A verbatim transcript of the lines below, starting at the first and ending with the one that holds "Kişisel Verilerin Korunması", is what should be produced.

→ Page-level text extractions:
--------------------------------------------------

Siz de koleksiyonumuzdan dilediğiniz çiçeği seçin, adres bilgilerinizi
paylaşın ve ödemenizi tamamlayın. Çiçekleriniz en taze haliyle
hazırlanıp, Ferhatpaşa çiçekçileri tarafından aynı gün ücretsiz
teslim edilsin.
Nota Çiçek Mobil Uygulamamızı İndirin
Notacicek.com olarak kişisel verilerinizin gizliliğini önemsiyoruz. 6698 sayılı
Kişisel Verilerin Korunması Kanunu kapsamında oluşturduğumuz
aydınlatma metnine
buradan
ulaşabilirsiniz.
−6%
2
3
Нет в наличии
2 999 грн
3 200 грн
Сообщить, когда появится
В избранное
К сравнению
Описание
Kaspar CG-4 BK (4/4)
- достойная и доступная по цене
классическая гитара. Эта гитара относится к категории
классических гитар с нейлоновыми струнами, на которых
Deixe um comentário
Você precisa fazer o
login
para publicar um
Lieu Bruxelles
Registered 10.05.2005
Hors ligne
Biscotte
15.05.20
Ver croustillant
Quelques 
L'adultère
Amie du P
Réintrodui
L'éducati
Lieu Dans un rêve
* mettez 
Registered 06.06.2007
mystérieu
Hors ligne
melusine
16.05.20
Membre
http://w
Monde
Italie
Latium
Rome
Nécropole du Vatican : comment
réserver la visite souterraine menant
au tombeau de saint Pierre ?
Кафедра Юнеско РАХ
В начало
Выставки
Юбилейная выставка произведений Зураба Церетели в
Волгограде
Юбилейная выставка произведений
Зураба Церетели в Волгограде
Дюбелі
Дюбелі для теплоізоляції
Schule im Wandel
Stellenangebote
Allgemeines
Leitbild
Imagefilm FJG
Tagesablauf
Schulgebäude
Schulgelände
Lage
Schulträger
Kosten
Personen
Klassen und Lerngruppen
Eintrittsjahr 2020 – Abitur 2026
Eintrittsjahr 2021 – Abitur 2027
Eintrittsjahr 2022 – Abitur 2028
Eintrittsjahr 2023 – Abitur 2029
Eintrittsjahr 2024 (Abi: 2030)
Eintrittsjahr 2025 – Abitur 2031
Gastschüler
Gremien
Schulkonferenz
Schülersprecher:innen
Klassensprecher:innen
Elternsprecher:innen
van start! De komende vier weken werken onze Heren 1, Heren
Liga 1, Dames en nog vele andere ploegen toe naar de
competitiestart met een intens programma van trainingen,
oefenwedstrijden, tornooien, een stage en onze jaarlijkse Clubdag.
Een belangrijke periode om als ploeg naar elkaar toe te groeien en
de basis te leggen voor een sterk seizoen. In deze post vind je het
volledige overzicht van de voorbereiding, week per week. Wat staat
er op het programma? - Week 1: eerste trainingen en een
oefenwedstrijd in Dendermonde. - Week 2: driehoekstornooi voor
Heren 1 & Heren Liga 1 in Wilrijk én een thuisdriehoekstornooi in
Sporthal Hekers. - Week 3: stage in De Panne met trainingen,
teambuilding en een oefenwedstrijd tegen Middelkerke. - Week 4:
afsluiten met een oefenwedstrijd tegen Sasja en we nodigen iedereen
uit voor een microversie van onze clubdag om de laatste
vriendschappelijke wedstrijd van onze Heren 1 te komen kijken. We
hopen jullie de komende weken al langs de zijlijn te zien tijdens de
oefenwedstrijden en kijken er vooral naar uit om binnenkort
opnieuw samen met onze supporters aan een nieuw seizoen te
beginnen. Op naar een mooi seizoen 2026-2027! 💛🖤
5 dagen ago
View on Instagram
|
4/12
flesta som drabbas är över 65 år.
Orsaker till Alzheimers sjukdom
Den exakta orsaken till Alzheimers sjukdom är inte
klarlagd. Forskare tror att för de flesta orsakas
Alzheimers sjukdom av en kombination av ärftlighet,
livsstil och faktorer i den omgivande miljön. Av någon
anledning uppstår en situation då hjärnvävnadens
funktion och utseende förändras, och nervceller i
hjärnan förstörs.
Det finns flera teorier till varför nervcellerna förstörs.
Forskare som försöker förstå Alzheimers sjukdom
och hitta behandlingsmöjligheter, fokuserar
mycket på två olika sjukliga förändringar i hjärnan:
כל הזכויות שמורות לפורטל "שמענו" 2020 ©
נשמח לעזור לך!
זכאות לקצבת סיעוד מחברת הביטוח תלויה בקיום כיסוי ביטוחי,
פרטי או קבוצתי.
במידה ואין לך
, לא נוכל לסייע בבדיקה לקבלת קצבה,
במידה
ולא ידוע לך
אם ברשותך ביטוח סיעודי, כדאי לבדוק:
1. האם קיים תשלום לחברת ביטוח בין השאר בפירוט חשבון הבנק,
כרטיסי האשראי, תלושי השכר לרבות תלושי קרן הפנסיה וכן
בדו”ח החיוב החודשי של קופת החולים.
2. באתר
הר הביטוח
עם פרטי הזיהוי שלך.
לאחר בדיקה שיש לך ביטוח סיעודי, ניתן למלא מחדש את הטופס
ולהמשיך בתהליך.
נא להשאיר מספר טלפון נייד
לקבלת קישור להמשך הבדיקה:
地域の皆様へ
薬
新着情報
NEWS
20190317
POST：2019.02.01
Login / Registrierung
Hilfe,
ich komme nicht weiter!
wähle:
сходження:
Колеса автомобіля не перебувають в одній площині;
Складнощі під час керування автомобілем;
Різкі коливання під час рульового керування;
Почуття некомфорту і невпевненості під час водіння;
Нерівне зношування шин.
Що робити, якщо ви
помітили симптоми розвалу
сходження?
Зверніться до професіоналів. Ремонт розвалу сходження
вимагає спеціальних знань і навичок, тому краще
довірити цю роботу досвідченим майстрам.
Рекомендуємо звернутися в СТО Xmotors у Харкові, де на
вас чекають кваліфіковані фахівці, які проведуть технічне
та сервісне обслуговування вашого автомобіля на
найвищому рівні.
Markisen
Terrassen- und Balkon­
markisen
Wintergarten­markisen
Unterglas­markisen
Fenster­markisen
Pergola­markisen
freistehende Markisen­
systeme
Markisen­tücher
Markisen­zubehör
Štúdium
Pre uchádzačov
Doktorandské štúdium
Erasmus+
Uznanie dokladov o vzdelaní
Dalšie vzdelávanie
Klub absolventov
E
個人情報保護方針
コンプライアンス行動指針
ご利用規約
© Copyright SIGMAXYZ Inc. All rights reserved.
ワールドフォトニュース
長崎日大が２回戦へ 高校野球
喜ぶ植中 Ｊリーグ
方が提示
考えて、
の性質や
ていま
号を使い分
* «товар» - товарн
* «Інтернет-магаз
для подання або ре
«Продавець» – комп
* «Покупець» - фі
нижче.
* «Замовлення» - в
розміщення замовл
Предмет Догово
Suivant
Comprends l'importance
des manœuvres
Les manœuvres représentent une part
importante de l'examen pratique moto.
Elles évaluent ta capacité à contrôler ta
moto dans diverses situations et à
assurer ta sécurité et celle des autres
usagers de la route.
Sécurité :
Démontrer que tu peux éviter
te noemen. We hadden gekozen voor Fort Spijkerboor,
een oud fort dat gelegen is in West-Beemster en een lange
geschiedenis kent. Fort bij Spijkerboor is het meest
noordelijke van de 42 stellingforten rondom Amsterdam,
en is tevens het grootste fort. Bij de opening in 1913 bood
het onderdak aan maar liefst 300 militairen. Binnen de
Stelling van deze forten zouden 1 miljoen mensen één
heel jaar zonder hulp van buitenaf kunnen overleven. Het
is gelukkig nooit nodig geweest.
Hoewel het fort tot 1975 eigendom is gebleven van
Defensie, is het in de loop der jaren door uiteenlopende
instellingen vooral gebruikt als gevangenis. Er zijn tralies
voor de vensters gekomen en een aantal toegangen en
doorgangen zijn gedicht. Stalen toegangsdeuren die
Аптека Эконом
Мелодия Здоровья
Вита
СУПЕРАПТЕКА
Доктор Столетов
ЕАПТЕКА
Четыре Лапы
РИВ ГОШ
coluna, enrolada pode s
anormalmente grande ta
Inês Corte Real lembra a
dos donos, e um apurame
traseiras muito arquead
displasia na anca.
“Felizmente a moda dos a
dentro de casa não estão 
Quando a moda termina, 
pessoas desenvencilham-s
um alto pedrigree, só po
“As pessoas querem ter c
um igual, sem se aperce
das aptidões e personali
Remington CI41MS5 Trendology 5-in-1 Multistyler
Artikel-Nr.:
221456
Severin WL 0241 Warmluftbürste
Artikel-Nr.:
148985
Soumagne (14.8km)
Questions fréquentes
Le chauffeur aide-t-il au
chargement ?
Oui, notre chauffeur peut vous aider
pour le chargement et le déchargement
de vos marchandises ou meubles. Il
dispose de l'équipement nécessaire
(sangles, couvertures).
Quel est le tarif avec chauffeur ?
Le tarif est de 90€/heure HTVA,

--------------------------------------------------

→ WRITTEN SOLUTION:
Siz de koleksiyonumuzdan dilediğiniz çiçeği seçin, adres bilgilerinizi
paylaşın ve ödemenizi tamamlayın. Çiçekleriniz en taze haliyle
hazırlanıp, Ferhatpaşa çiçekçileri tarafından aynı gün ücretsiz
teslim edilsin.
Nota Çiçek Mobil Uygulamamızı İndirin
Notacicek.com olarak kişisel verilerinizin gizliliğini önemsiyoruz. 6698 sayılı
Kişisel Verilerin Korunması Kanunu kapsamında oluşturduğumuz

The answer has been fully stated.